In these types of problems, it is not inconceivable (and actually occurs quite regularly) that one new idea is applied to the problem, and the asymptotic changes (sometimes involving more multi-log factors, to account for the small additional room for improvement that was gained). What is surprising about Rankin's bound is that even though it is far from the predicted asymptotic, each extra idea only changed the constant out front---at least until recently.
Edited to add: Working through a well-written proof will, of course, give a deeper understanding of where iterated logs arise in the problem at hand. That is certainly true for the three examples above.

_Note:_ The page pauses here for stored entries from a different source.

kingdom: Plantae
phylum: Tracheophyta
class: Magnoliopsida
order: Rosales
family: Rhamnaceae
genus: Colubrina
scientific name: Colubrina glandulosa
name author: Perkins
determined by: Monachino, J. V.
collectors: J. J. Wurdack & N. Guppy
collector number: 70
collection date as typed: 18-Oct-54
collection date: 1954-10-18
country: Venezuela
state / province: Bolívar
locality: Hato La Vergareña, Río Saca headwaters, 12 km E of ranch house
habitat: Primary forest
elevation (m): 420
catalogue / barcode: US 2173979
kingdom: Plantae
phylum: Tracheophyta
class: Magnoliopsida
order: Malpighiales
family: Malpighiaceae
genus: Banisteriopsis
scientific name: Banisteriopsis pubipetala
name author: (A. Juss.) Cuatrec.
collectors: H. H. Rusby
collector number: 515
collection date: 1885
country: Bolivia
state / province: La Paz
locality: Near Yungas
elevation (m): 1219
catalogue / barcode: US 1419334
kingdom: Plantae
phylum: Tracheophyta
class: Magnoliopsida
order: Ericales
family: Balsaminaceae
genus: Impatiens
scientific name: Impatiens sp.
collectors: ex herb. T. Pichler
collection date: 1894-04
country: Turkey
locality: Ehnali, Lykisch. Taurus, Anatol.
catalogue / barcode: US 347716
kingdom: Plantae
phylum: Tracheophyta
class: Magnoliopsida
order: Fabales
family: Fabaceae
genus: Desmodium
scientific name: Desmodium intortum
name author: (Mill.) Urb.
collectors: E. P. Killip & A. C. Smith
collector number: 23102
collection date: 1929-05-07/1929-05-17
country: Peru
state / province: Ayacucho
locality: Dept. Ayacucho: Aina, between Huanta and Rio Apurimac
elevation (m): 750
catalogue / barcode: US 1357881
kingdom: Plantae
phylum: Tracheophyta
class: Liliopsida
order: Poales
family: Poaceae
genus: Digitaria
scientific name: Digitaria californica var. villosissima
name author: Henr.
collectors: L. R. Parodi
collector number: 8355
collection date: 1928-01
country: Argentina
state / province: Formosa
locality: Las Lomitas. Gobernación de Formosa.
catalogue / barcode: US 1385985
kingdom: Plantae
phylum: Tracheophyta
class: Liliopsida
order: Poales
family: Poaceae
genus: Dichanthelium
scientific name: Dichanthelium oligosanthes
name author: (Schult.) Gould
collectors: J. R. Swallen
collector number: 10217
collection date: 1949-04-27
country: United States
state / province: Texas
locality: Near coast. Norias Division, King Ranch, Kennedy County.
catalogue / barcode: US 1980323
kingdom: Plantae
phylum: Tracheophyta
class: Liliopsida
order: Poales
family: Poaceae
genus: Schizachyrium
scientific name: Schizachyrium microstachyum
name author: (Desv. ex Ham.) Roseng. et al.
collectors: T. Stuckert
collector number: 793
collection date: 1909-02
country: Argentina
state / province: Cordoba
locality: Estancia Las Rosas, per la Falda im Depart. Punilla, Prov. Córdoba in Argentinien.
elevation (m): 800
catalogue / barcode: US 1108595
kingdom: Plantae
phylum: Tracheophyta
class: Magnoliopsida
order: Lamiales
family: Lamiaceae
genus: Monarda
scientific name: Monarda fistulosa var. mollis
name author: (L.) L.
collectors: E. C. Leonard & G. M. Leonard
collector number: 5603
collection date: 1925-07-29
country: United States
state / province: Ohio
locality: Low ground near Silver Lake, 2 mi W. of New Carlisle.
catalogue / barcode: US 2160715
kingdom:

However, if you are not yet familiar with sieve theory, or the circle method, I wouldn't recommend working through the big proofs of those theorems mentioned above and in your question (at least, not initially). Rather, I would recommend starting with an introductory text on sieves, such as Cojocaru and Murty's book "An Introduction to Sieve Methods and their Applications". Double-logs occur almost at the very beginning. Triple-logs show up in the exercises in Chapter 5 (and perhaps earlier). Indeed, problem 25 is a typical example of how a triple log is introduced to improve an asymptotic.